1×1、2×2、4×4、8×8、16×16、32×32、64×64。

5. an inverse transform apparatus, the apparatus comprising:

6. The apparatus according to claim 5, wherein when the maximum ordinate value is equal to or greater than the maximum abscissa value, the target inverse transformation method is: in the characterization process, a one-dimensional horizontal IDCT is firstly carried out, and then an inverse transformation mode of a one-dimensional vertical IDCT is carried out;

the result obtaining module comprises:

and the first result obtaining submodule is used for carrying out one-dimensional vertical IDCT on coefficients contained in the CG of which the abscissa value in each CG row is less than or equal to the maximum abscissa value in the intermediate value matrix to obtain an inverse transformation result corresponding to each first coefficient.

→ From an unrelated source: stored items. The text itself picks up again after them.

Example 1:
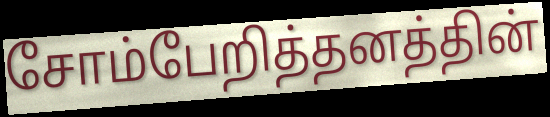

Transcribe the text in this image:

சோம்பேறித்தனத்தின்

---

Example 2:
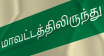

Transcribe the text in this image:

மாவட்டத்திலிருந்து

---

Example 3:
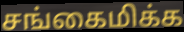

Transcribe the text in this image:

சங்கைமிக்க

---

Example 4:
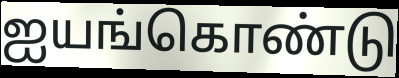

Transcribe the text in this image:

ஐயங்கொண்டு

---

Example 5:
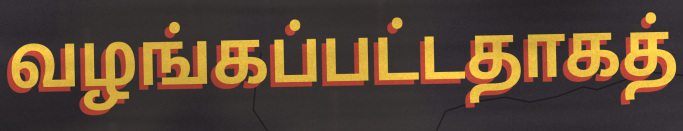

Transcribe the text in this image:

வழங்கப்பட்டதாகத்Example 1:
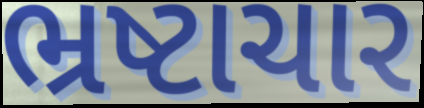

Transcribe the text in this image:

ભ્રષ્ટાચાર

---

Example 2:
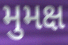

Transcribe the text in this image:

મુમક્ષ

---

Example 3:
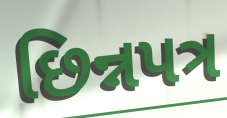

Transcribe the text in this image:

છિન્નપત્ર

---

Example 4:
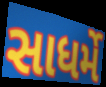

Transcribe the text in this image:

સાધર્મે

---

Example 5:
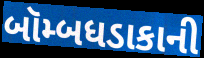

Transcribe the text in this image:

બૉમ્બધડાકાની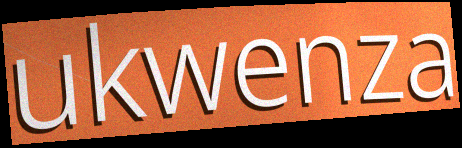
ukwenzaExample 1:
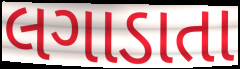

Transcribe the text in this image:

લગાડાતા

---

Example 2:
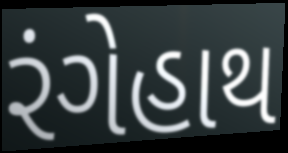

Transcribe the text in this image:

રંગેહાથ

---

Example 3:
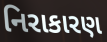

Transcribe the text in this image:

નિરાકારણ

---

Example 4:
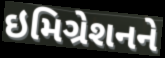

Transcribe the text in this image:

ઇમિગ્રેશનને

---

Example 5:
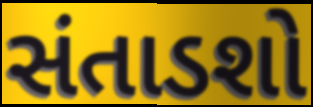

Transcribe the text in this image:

સંતાડશો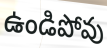
ఉండిపోవు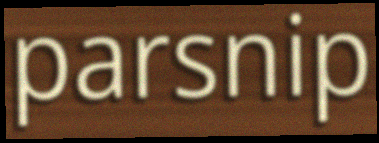
parsnipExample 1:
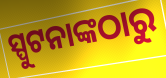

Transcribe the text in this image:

ସ୍ପୁଟନାଙ୍କଠାରୁ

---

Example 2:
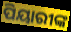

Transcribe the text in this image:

ପିୟାରୀଙ୍କ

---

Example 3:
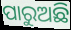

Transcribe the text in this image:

ପାରୁଅଛି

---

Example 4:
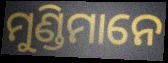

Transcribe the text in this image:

ମୁଣ୍ଡିମାନେ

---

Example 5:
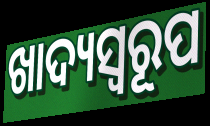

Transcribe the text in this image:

ଖାଦ୍ୟସ୍ୱରୂପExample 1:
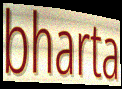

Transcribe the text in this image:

bharta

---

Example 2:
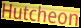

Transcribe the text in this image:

Hutcheon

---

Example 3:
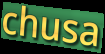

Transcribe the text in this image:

chusa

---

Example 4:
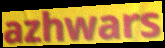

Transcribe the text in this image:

azhwars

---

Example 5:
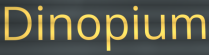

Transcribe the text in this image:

Dinopium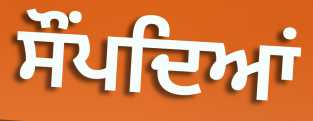
ਸੌਂਪਦਿਆਂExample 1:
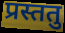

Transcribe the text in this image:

प्रस्ततु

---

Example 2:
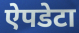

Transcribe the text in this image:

ऐपडेटा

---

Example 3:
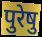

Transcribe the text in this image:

पुरेषु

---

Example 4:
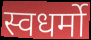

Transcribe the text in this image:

7. The apparatus according to claim 5, wherein, in the case where the maximum ordinate value is smaller than the maximum abscissa value, the target inverse transformation manner is: in the characterization process, a one-dimensional vertical IDCT is firstly carried out, and then a one-dimensional horizontal IDCT inverse transformation mode is carried out;

the result obtaining module comprises:

8. The apparatus of any of claims 5-7, wherein the size of the CG is one of the following:

1×1、2×2、4×4、8×8、16×16、32×32、64×64。

9. an electronic device is characterized by comprising a processor, a communication interface, a memory and a communication bus, wherein the processor and the communication interface are used for realizing mutual communication by the memory through the communication bus;

a memory for storing a computer program;

a processor for implementing the method steps of any of claims 1 to 4 when executing a program stored in the memory.

10. A computer-readable storage medium, characterized in that a computer program is stored in the computer-readable storage medium, which computer program, when being executed by a processor, carries out the method steps of any one of claims 1 to 4.